Look at the legal documents on the Secretary of State website regarding the “Top Two” primary, at the very bottom of the list, in the very bottom of the last section entitled “Court Documents after the U.S. Supreme Court Ruling”:
http://www.secstate.wa.gov/elections/toptwo.aspx
You will see “Letter from Republicans to AG’s Office RE Ninth Circuit Order”, dated July 7, 2008, and “Letter from Republicans to Prosecuting Attorneys”, dated July 8, 2008. The two letters from the Republican Party attorney are much more assertive than the single letter from the Democratic Party attorney.
I can certainly understand why the state Democratic Party would want to push this issue. Rob McKenna and Sam Reed are both Republicans, and they are up for re-election this year.
But why in the hell would the state REPUBLICAN PARTY be so outspoken as to basically say that their “top two” state office holders (pun intended) are stupid morons who failed to consider the court order already in place, who are fixing to intentionally violate the “Permanent Injunction”, and screw-up the August 19, 2008 primary for all the voters and candidates of Washington?
Especially given the CLOSE PERSONAL relationship of state Republican Party Chair Luke Esser with Rob McKenna …
bobalieu spews:
Richard @31: I was merely trying to state the AG’s position a bit more succinctly than the mass of words used by the AG, for the benefit of folks like Jacob who thought the AG letter “didn’t make sense.” I’m not a civil procedure expert by any means. But I do note rather a dearth of authority cited by either of the political parties, whereas the AG at least supports their position with argument and citation.
realitycheck spews:
Jesus Christ Pope, you are sounding as unhinged as when you filed that bullshit case against Costco.
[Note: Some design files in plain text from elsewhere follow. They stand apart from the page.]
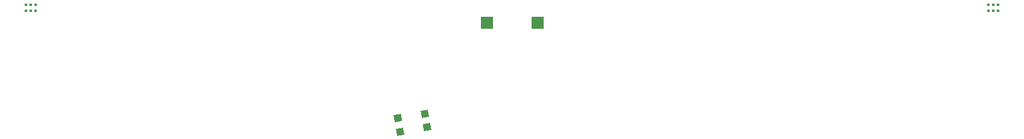
<source format=gbp>
%FSTAX23Y23*%
%MOIN*%
%SFA1B1*%

%IPPOS*%
%AMD64*
4,1,4,-0.016100,-0.022600,0.022600,-0.016100,0.016100,0.022600,-0.022600,0.016100,-0.016100,-0.022600,0.0*
%
%ADD62R,0.017720X0.017720*%
%ADD63R,0.015750X0.017720*%
G04~CAMADD=64~10~0.0~393.7~0.0~0.0~0.0~0.0~0~0.0~0.0~0.0~0.0~0~0.0~0.0~0.0~0.0~0~0.0~0.0~0.0~189.5~393.7~0.0*
%ADD64D64*%
%ADD65R,0.068900X0.070870*%
%LNfront_flex-1*%
%LPD*%
G36*
X-00635Y00142D02*
X-00595Y00148D01*
X-00601Y00183*
X-0064Y00176*
X-00635Y00142*
G37*
G36*
X-00647Y00216D02*
X-00608Y00222D01*
X-00613Y00257*
X-00653Y0025*
X-00647Y00216*
G37*
G36*
X-00487Y00167D02*
X-00447Y00173D01*
X-00453Y00208*
X-00492Y00201*
X-00487Y00167*
G37*
G36*
X-00497Y00241D02*
X-0046Y00247D01*
X-00465Y00282*
X-00503Y00275*
X-00497Y00241*
G37*
G54D62*
X-02632Y00836D03*
X-02685D03*
Y0087D03*
X-02632D03*
X02685Y00836D03*
X02632D03*
Y0087D03*
X02685D03*
G54D63*
X-02659Y00836D03*
Y0087D03*
X02659Y00836D03*
Y0087D03*
G54D64*
X-00619Y00163D03*
X-00631Y00237D03*
X-00469Y00188D03*
X-00481Y00262D03*
G54D65*
X-0014Y00767D03*
X0014D03*
M02*
</source>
The Court spoke directly to the permanent injunction, read the decision.
You are fixating on minutia that is insignificant as a matter of law and procedure.
I will repeat since you do not seem to understand. If the parties had a valid injunction they could enforce that injunction by bringing a motion with the Ninth or the District Court. The bottom line is the LANGUAGE of the decision from the Supreme Court wiped out the injunction. Are you a fucking retard?
However spews:
Goldy,
Time to do what you ask so many others to do….take the high road here and admit to your error.
You can’t be right 100% of the time (no one is), here’s a chance to show some integrity and admit this is one of those times that proves no one is 100% right.
Greener Grad spews:
Dang – the silence is deafening from Goldie and his anti-top two cronies. AG got your tongue.
Richard Pope is easier to ignore than to deal with – he is looking for justification for his tired baseless way of thinking and just keeps getting creepier by the moment. It’s done – you lost – crawl under a rock Pope – you are a failure and all the BS you put forward like the Cosco case, running as a D or R and just plain stack of mental masturbation you have spewed here shows that you are a useless rube!